Identify every line of the rows that contains the word "Fakültesi", and copy each such line in full.

Source material:
━━━━━━━━

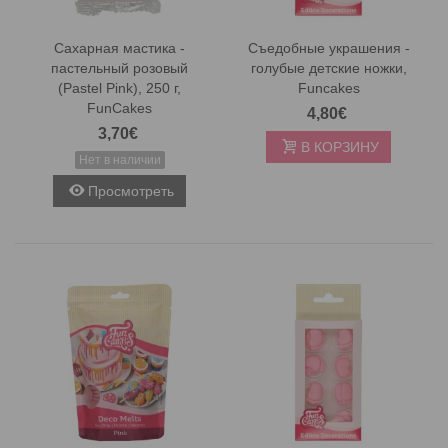
Сахарная мастика -
Съедобные украшения -
пастельный розовый
голубые детские ножки,
(Pastel Pink), 250 г,
Funcakes
FunCakes
4,80€
3,70€
В КОРЗИНУ
Нет в наличии
Просмотреть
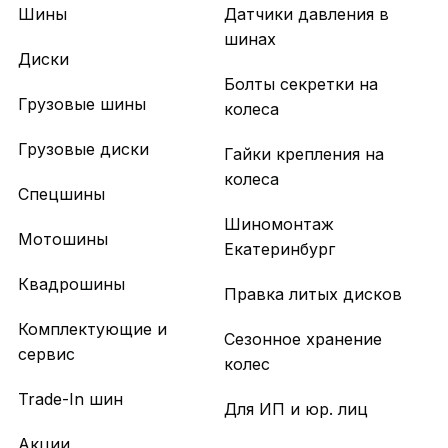
Шины
Датчики давления в
шинах
Диски
Болты секретки на
Грузовые шины
колеса
Грузовые диски
Гайки крепления на
колеса
Спецшины
Шиномонтаж
Мотошины
Екатеринбург
Квадрошины
Правка литых дисков
Комплектующие и
Сезонное хранение
сервис
колес
Trade-In шин
Для ИП и юр. лиц
Акции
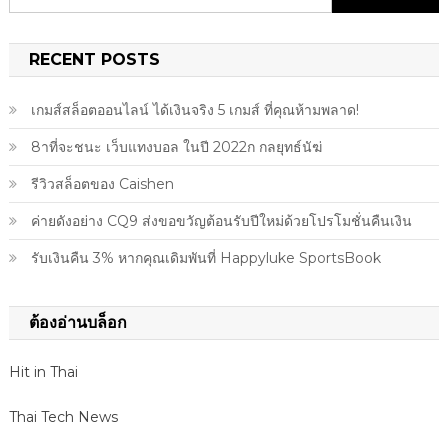
for:
RECENT POSTS
เกมส์สล็อตออนไลน์ ได้เงินจริง 5 เกมส์ ที่คุณห้ามพลาด!
8าที่จะชนะ เว็บแทงบอล ในปี 2022ก กลยุทธ์นัฆ่
รีวิวสล็อตของ Caishen
ค่ายดังอย่าง CQ9 ส่งขอขวัญต้อนรับปีใหม่ด้วยโปรโมชั่นคืนเงิน
รับเงินคืน 3% หากคุณเดิมพันที่ Happyluke SportsBook
ต้องอ่านบล็อก
Hit in Thai
Thai Tech News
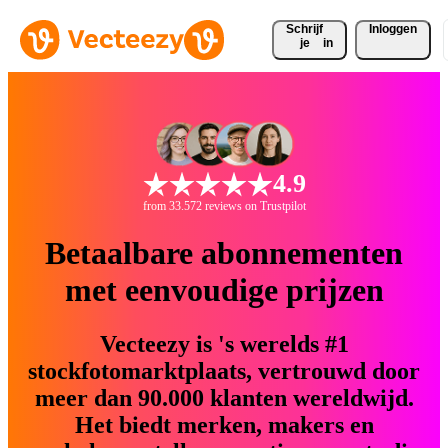
Schrijf 
Inloggen
je
in
4.9
from 33.572 reviews on Trustpilot
Betaalbare abonnementen
met eenvoudige prijzen
Vecteezy is 's werelds #1
stockfotomarktplaats, vertrouwd door
meer dan 90.000 klanten wereldwijd.
Het biedt merken, makers en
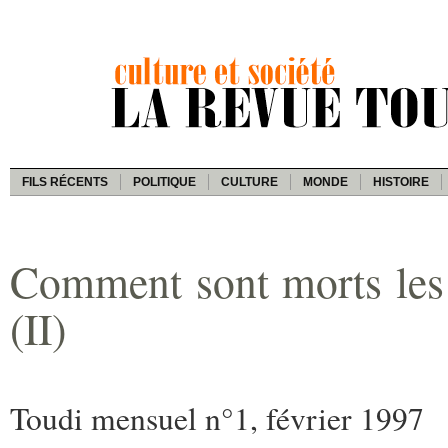
FILS RÉCENTS
POLITIQUE
CULTURE
MONDE
HISTOIRE
Comment sont morts les 
(II)
Toudi mensuel n°1, février 1997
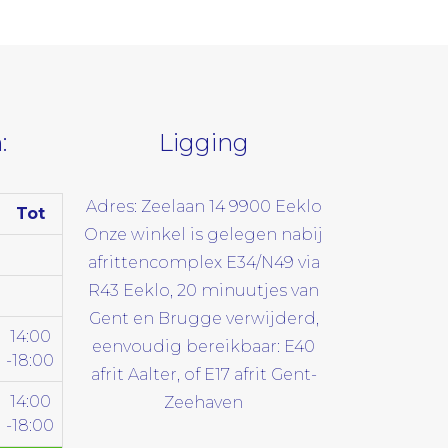
:
Ligging
Adres: Zeelaan 14 9900 Eeklo
Tot
Onze winkel is gelegen nabij
afrittencomplex E34/N49 via
R43 Eeklo, 20 minuutjes van
Gent en Brugge verwijderd,
14:00
eenvoudig bereikbaar: E40
-18:00
afrit Aalter, of E17 afrit Gent-
14:00
Zeehaven
-18:00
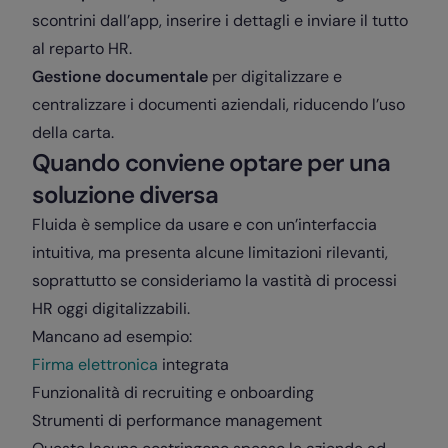
scontrini dall’app, inserire i dettagli e inviare il tutto
al reparto HR.
Gestione documentale
per digitalizzare e
centralizzare i documenti aziendali, riducendo l’uso
della carta.
Quando conviene optare per una
soluzione diversa
Fluida è semplice da usare e con un’interfaccia
intuitiva, ma presenta alcune limitazioni rilevanti,
soprattutto se consideriamo la vastità di processi
HR oggi digitalizzabili.
Mancano ad esempio:
Firma elettronica
integrata
Funzionalità di recruiting e onboarding
Strumenti di performance management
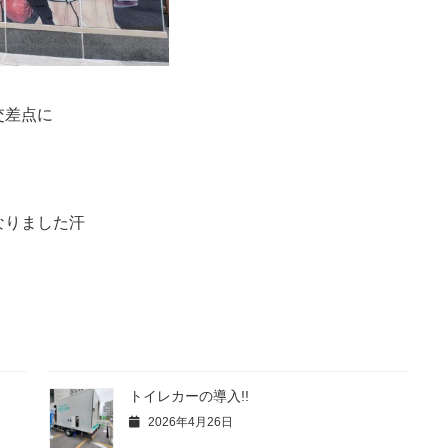
交差点に
なりました汗
トイレカーの導入!!
2026年4月26日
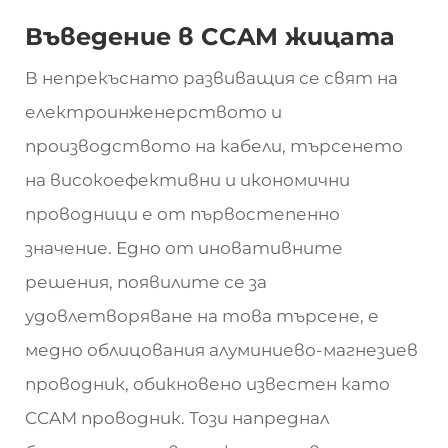
Въведение в CCAM жицата
В непрекъснато развиващия се свят на
електроинженерството и
производството на кабели, търсенето
на високоефективни и икономични
проводници е от първостепенно
значение. Едно от иновативните
решения, появилите се за
удовлетворяване на това търсене, е
медно облицования алуминиево-магнезиев
проводник, обикновено известен като
CCAM проводник. Този напреднал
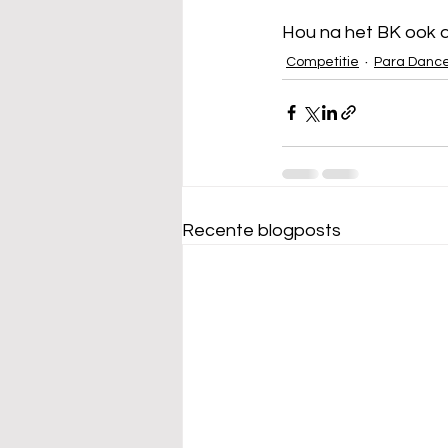
Hou na het BK ook d
Competitie
Para Danc
Recente blogposts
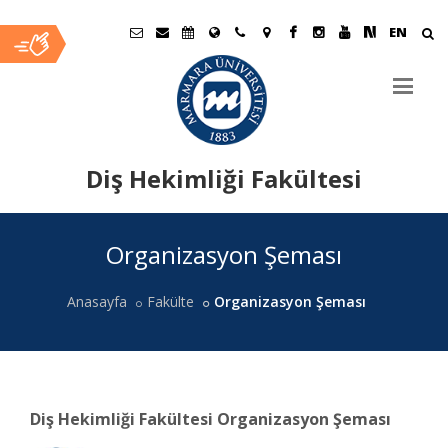
EN
Diş Hekimliği Fakültesi
Ana
Organizasyon Şeması
İçerik
Anasayfa
Fakülte
Organizasyon Şeması
Diş Hekimliği Fakültesi Organizasyon Şeması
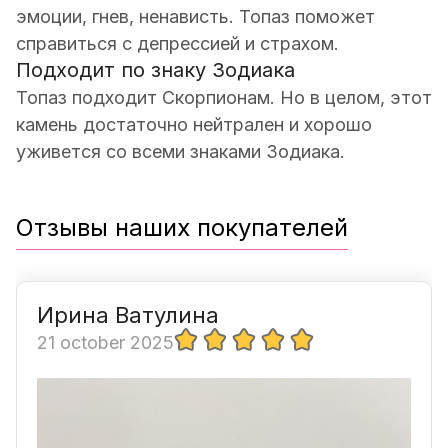
эмоции, гнев, ненависть. Топаз поможет
справиться с депрессией и страхом.
Подходит по знаку Зодиака
Топаз подходит Скорпионам. Но в целом, этот
камень достаточно нейтрален и хорошо
уживется со всеми знаками Зодиака.
Отзывы наших покупателей
Ирина Ватулина
21 october 2025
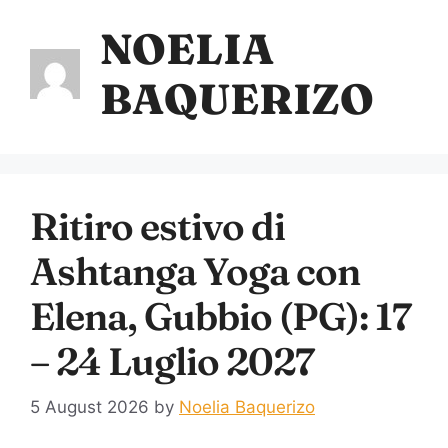
NOELIA
BAQUERIZO
Ritiro estivo di
Ashtanga Yoga con
Elena, Gubbio (PG): 17
– 24 Luglio 2027
5 August 2026
by
Noelia Baquerizo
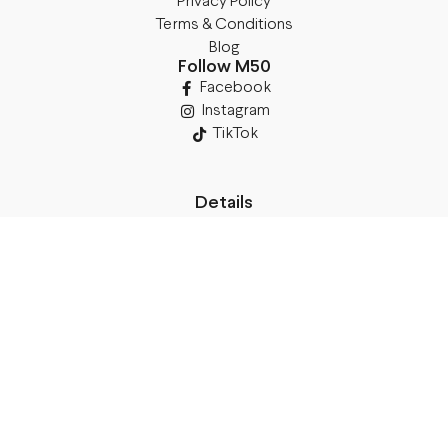
Privacy Policy
Terms & Conditions
Blog
Follow M50
Facebook
Instagram
TikTok
Details
Legal Address:
Annas Brigaderes Iela 10–45,
Rīga, LV-1082
PVN Reģ.Nr LV40103574591
A/S Swedbank BIC/S.W.I.F.T.:
HABALV22 LV27HABA0551039669039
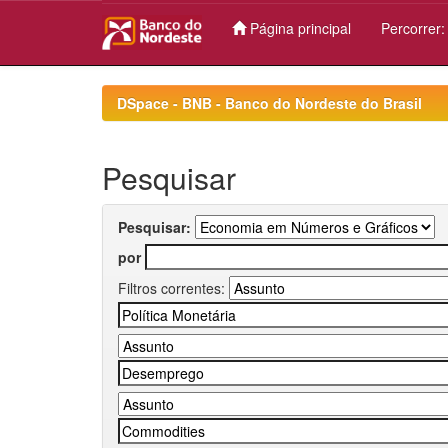
Página principal
Percorrer
Skip
navigation
DSpace - BNB - Banco do Nordeste do Brasil
Pesquisar
Pesquisar:
por
Filtros correntes:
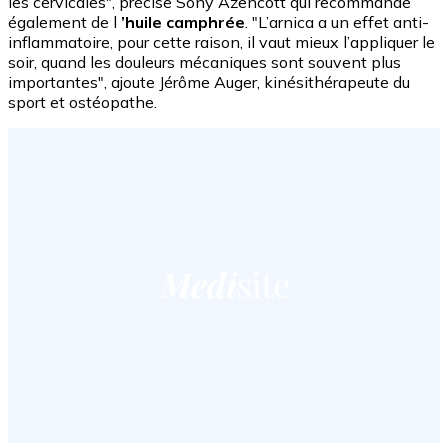
les cervicales", précise Sony Azencott qui recommande
également de l
’huile camphrée
. "L’arnica a un effet anti-
inflammatoire, pour cette raison, il vaut mieux l’appliquer le
soir, quand les douleurs mécaniques sont souvent plus
importantes", ajoute Jérôme Auger, kinésithérapeute du
sport et ostéopathe.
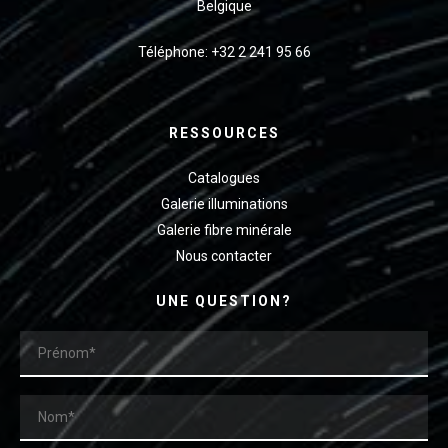
Belgique
Téléphone: +32 2 241 95 66
RESSOURCES
Catalogues
Galerie illuminations
Galerie fibre minérale
Nous contacter
UNE QUESTION?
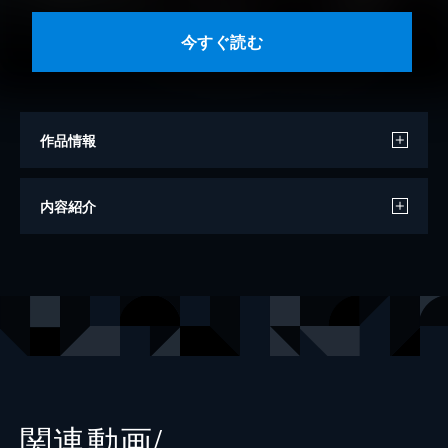
今すぐ読む
作品情報
著者
Matsuki
内容紹介
原作
丸山くがね
キャラクター原案
ｓｏ－ｂｉｎ
出版社
KADOKAWA
レーベル
角川コミックス・エース
関連動画/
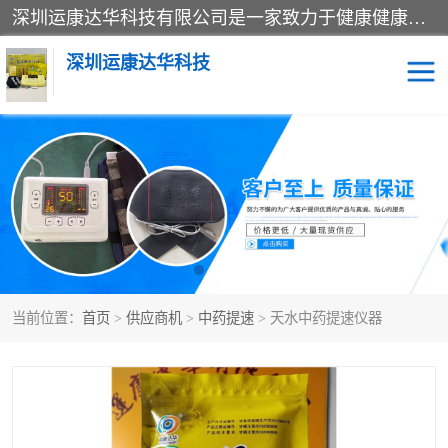
深圳运康达华科技有限公司是一家致力于健康健康产业的现代化企业，已经走过了15个春秋，开创了中医外用发展的新未来，是专业从事中医医疗仪器的研发、生产、销售、服务为一体的子公司，在医疗器械的设计、开发和生产方面率先引进国际先进技术和好的科技人员，先后开发出了场效应治疗仪、多功能治疗仪、颈椎治疗仪、腰椎治疗仪、增效垫等多个系列。
深圳运康达华科技
多功能治疗仪
中药提速
中低频治疗仪
脉冲治疗仪
**腺治疗仪
当前位置：
首页
>
供应商机
>
中药提速
> 天水中药提速仪器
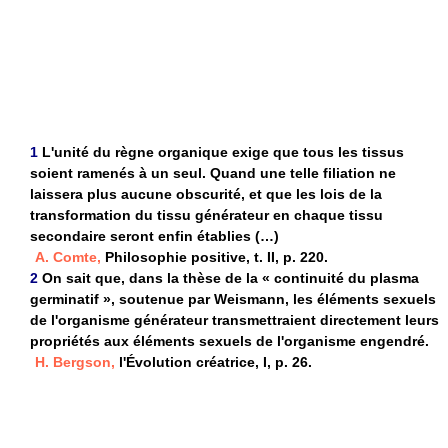
1
L'unité du règne organique exige que tous les tissus
soient ramenés à un seul. Quand une telle filiation ne
laissera plus aucune obscurité, et que les lois de la
transformation du tissu générateur en chaque tissu
secondaire seront enfin établies (…)
A. Comte,
Philosophie positive, t. II, p. 220.
2
On sait que, dans la thèse de la « continuité du plasma
germinatif », soutenue par Weismann, les éléments sexuels
de l'organisme générateur transmettraient directement leurs
propriétés aux éléments sexuels de l'organisme engendré.
H. Bergson,
l'Évolution créatrice, I, p. 26.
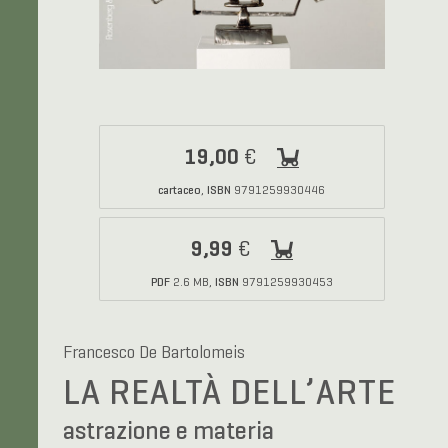
19,00
€
cartaceo
ISBN
,
9791259930446
9,99
€
PDF
ISBN
2.6 MB,
9791259930453
Francesco De Bartolomeis
LA REALTÀ DELL’ARTE
astrazione e materia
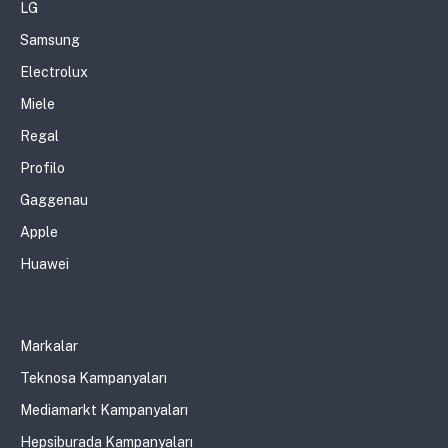
LG
Samsung
Electrolux
Miele
Regal
Profilo
Gaggenau
Apple
Huawei
Markalar
Teknosa Kampanyaları
Mediamarkt Kampanyaları
Hepsiburada Kampanyaları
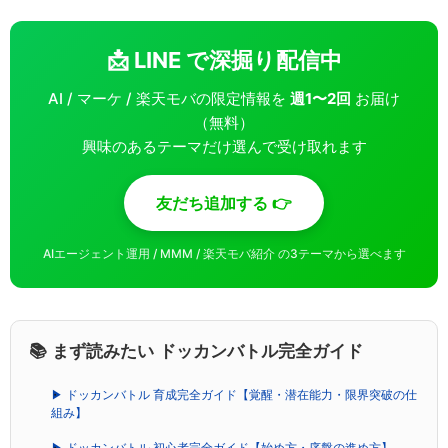
📩 LINE で深掘り配信中
AI / マーケ / 楽天モバの限定情報を
週1〜2回
お届け
（無料）
興味のあるテーマだけ選んで受け取れます
友だち追加する 👉
AIエージェント運用 / MMM / 楽天モバ紹介 の3テーマから選べます
📚 まず読みたい ドッカンバトル完全ガイド
▶ ドッカンバトル 育成完全ガイド【覚醒・潜在能力・限界突破の仕
組み】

━━━━━━━━

Task answer:
Diş Hekimliği Fakültesi
Diş Hekimliği Fakültesi Organizasyon Şeması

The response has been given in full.